• **TEXT**
#####

Safe mobility is a right for all young people

November 20, the anniversary of the International Convention on the Rights of the Child, is a great opportunity to recognise a new children’s right: the right to safe mobility. 

While “the right to have rights” had been denied to children for centuries, the United Nations provided a legal response in 1989 not only by setting out in a Convention the rights of the child but by making it compulsory for signatory States to respect them. 

The rights of the child today cover, through 41 articles, all aspects contributing to their full and harmonious development. The right to safe mobility is not explicitly part of this legal arsenal but must be implicitly linked to a certain number of them.

Road accidents are the leading cause of death among young people. It is a direct threat to their physical integrity and their personal development. When it occurs in the school’s surroundings, it is also a direct attack on their right to education. The mobility of young people on their way to school therefore constitutes a right according to Articles 6, 24, 28 and 29 of the Convention on the Rights of the Child.

#####

• **DATA**
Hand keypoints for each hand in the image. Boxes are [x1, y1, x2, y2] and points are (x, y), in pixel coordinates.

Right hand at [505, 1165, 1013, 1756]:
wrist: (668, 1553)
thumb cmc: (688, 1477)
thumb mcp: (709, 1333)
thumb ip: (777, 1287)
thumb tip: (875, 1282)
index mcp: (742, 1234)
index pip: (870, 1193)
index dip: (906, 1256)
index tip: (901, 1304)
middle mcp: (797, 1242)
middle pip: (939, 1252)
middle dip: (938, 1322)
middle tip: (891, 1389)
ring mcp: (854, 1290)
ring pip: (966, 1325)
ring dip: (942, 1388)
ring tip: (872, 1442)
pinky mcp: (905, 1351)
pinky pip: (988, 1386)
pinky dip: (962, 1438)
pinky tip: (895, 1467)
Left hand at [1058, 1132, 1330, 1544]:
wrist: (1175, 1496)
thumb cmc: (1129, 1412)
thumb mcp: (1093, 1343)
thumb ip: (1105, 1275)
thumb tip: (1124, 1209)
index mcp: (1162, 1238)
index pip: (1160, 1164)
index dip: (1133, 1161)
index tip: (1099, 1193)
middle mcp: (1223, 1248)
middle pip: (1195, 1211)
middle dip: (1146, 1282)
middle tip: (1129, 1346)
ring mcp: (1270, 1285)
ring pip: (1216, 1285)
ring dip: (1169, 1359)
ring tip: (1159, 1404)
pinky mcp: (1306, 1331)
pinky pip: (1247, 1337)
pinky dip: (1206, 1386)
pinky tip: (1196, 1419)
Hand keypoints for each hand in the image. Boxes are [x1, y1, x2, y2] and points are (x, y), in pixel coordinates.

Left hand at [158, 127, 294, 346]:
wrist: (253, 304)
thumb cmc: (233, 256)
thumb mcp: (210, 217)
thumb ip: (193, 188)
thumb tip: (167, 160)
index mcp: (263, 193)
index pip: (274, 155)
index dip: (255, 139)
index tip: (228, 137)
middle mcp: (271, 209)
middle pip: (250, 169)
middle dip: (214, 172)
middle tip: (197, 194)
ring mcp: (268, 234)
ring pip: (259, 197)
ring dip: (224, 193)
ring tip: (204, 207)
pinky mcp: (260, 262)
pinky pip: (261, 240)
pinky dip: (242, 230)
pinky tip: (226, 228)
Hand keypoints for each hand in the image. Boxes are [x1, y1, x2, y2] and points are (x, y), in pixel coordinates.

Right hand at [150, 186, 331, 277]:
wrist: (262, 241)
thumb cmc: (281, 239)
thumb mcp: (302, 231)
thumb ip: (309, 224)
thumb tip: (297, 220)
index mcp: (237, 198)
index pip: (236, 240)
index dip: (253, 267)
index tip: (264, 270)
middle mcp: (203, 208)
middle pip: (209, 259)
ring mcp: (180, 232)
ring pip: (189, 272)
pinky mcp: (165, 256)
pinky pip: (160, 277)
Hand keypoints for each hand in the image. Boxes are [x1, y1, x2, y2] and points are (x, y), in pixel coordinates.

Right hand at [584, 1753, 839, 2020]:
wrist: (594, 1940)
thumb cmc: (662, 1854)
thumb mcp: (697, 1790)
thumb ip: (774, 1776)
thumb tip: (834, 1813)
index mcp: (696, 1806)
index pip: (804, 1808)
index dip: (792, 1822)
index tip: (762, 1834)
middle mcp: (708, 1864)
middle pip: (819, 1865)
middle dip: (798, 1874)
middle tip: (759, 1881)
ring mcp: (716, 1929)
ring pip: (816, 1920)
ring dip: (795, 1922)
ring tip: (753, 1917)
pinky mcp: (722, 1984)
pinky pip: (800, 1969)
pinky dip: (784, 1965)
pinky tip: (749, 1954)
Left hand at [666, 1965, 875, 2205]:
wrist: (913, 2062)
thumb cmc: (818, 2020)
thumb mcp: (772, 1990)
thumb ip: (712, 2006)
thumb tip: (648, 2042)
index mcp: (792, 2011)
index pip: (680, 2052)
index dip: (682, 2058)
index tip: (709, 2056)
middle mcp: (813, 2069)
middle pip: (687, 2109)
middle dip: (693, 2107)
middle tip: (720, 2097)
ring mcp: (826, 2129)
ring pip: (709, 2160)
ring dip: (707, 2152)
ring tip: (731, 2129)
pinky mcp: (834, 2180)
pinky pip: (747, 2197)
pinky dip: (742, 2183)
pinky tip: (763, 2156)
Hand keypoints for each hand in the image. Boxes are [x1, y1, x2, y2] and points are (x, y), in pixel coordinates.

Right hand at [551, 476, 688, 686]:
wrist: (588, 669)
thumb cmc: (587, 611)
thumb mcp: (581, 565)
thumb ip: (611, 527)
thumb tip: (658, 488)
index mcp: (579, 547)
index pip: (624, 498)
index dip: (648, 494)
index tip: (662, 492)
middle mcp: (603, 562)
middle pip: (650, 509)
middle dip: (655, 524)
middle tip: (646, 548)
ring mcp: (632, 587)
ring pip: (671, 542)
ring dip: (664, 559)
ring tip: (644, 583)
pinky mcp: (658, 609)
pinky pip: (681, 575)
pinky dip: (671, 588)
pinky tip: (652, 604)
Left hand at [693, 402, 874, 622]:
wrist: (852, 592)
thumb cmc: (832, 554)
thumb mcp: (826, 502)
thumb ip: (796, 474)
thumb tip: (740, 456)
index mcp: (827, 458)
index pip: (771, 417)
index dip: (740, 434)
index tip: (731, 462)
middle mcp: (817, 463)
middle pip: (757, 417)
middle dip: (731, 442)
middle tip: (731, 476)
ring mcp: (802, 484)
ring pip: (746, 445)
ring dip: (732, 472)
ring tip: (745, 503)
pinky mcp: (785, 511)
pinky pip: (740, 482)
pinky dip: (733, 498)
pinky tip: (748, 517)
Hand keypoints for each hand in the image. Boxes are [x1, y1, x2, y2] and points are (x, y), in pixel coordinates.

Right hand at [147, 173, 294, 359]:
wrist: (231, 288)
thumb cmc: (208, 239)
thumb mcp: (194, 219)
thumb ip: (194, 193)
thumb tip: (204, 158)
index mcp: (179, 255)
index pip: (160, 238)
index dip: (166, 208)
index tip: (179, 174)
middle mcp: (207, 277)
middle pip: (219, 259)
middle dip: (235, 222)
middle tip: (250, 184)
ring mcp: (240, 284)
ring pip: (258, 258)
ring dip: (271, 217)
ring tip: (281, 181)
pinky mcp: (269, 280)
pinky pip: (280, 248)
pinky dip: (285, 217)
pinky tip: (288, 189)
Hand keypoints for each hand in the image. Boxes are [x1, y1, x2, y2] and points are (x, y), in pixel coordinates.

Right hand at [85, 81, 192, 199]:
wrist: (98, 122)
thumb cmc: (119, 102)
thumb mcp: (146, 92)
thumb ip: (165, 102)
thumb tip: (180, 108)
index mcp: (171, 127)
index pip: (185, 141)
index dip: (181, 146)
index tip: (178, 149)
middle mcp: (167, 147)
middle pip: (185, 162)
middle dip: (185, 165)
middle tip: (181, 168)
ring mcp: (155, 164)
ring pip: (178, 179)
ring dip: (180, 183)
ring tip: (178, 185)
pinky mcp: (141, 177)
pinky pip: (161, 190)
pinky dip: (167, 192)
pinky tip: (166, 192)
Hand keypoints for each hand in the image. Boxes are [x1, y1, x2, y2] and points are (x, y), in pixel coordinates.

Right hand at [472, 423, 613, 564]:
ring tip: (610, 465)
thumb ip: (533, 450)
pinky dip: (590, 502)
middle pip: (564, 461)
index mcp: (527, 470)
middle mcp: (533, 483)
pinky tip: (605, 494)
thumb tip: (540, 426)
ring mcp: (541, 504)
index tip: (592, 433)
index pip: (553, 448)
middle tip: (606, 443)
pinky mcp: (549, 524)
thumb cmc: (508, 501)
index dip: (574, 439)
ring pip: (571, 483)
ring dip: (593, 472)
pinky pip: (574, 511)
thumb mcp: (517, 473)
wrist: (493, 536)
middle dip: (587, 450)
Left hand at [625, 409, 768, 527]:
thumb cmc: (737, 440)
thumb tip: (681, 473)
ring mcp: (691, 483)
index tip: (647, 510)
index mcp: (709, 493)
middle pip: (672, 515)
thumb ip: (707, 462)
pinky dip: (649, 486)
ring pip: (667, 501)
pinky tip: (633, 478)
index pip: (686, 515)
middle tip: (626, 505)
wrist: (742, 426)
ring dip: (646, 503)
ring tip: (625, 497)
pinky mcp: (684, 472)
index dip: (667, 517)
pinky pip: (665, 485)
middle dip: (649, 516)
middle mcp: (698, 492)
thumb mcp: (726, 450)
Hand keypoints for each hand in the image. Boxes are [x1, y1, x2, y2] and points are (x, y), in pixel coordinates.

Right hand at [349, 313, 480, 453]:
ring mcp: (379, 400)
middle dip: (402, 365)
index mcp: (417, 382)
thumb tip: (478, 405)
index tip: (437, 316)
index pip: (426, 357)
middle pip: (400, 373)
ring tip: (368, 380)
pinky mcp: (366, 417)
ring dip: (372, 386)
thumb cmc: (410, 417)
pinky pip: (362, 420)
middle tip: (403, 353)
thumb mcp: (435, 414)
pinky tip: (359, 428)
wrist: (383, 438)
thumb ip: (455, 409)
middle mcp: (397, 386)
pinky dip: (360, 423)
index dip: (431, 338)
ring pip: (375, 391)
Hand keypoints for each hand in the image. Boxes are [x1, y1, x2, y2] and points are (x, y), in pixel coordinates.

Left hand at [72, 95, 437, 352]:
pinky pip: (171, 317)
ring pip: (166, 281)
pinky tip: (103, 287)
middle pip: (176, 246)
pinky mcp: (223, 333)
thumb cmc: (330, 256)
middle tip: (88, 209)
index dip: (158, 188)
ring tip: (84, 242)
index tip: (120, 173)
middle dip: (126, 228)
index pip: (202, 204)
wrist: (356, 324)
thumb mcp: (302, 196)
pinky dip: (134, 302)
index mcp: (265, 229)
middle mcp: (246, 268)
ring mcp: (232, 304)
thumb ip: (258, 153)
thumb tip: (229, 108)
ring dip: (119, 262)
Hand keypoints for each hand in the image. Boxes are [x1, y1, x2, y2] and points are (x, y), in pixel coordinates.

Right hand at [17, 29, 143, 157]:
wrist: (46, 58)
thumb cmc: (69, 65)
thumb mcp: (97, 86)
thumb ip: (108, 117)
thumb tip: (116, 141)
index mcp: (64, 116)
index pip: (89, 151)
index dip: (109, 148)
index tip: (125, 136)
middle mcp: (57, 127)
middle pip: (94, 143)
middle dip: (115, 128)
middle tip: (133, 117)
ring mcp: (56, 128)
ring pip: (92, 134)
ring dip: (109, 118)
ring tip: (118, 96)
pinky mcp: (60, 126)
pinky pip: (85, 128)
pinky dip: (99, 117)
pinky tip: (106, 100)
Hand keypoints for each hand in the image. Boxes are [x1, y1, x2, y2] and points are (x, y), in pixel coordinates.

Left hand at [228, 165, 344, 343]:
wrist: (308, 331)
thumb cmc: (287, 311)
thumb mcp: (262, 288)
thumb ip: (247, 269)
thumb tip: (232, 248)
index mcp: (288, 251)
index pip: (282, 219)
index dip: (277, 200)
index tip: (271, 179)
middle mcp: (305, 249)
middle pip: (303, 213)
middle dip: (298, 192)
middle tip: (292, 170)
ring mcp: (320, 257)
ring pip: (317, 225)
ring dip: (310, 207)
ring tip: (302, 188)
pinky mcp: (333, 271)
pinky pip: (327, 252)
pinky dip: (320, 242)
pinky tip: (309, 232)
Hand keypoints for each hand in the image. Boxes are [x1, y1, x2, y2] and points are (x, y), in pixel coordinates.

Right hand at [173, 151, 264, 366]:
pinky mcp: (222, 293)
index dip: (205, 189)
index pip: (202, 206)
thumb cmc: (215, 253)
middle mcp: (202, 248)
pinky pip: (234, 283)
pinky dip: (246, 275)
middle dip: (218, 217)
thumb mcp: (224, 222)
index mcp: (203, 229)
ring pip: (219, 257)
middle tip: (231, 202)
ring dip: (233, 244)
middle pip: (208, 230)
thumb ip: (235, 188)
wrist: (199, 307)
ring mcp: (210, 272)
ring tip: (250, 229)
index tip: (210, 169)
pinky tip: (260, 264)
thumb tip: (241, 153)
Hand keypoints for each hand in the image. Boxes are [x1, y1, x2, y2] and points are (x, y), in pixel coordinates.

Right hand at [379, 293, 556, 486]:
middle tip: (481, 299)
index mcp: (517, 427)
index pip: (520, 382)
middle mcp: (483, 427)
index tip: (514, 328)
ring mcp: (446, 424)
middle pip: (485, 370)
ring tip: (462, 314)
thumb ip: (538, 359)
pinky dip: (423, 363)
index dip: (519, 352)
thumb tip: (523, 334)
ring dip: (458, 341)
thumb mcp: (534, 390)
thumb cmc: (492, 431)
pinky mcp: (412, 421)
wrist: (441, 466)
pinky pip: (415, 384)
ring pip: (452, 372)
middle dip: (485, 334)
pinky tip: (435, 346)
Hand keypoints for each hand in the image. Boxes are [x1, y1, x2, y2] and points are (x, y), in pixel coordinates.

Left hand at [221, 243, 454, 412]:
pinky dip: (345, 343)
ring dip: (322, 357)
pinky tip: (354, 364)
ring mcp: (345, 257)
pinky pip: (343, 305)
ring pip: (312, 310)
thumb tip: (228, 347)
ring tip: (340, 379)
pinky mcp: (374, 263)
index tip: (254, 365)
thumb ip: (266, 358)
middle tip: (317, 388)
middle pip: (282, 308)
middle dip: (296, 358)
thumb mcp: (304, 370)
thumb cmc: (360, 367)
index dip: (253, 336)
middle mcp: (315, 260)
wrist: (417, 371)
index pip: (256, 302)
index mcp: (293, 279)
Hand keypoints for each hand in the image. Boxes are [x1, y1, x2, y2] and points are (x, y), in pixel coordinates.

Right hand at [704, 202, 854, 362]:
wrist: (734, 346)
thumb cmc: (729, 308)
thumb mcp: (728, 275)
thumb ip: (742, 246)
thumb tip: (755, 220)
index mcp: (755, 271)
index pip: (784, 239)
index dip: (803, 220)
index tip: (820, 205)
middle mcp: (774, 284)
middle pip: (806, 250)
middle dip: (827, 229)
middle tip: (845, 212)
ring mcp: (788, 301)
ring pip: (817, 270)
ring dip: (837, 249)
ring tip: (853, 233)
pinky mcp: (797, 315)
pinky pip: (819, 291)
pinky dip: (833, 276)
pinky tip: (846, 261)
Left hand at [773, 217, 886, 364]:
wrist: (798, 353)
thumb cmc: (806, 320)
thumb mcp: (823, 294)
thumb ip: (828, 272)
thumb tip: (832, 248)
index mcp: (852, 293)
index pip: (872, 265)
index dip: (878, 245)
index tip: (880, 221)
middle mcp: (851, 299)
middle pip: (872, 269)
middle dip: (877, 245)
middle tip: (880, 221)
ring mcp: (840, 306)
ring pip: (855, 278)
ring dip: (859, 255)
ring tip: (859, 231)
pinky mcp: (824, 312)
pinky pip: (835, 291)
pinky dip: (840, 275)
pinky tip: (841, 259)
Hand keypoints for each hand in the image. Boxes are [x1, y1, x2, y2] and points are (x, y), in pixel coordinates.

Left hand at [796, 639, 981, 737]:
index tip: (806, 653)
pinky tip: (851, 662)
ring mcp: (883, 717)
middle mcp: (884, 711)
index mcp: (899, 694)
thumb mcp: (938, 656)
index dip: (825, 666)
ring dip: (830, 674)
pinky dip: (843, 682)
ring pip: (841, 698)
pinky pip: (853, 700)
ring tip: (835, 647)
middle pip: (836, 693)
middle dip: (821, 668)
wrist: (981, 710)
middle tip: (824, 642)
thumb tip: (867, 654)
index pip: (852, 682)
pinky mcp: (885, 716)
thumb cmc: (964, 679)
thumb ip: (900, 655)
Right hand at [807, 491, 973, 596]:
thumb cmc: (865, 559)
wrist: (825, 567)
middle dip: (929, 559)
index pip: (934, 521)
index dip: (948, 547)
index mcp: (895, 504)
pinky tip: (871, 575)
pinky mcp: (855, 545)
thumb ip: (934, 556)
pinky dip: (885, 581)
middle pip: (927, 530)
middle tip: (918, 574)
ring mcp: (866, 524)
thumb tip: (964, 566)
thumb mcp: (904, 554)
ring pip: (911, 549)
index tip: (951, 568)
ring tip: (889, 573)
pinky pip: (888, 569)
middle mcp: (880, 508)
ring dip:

#####

• **ASSIGNED TASK**
Reproduce the stretch of the safe-mobility text from "The rights of the child today" through "of the Child.", substituting "Traffic collisions" for "Road accidents".

• **ANSWER BOX**
The rights of the child today cover, through 41 articles, all aspects contributing to their full and harmonious development. The right to safe mobility is not explicitly part of this legal arsenal but must be implicitly linked to a certain number of them.

Traffic collisions are the leading cause of death among young people. It is a direct threat to their physical integrity and their personal development. When it occurs in the school’s surroundings, it is also a direct attack on their right to education. The mobility of young people on their way to school therefore constitutes a right according to Articles 6, 24, 28 and 29 of the Convention on the Rights of the Child.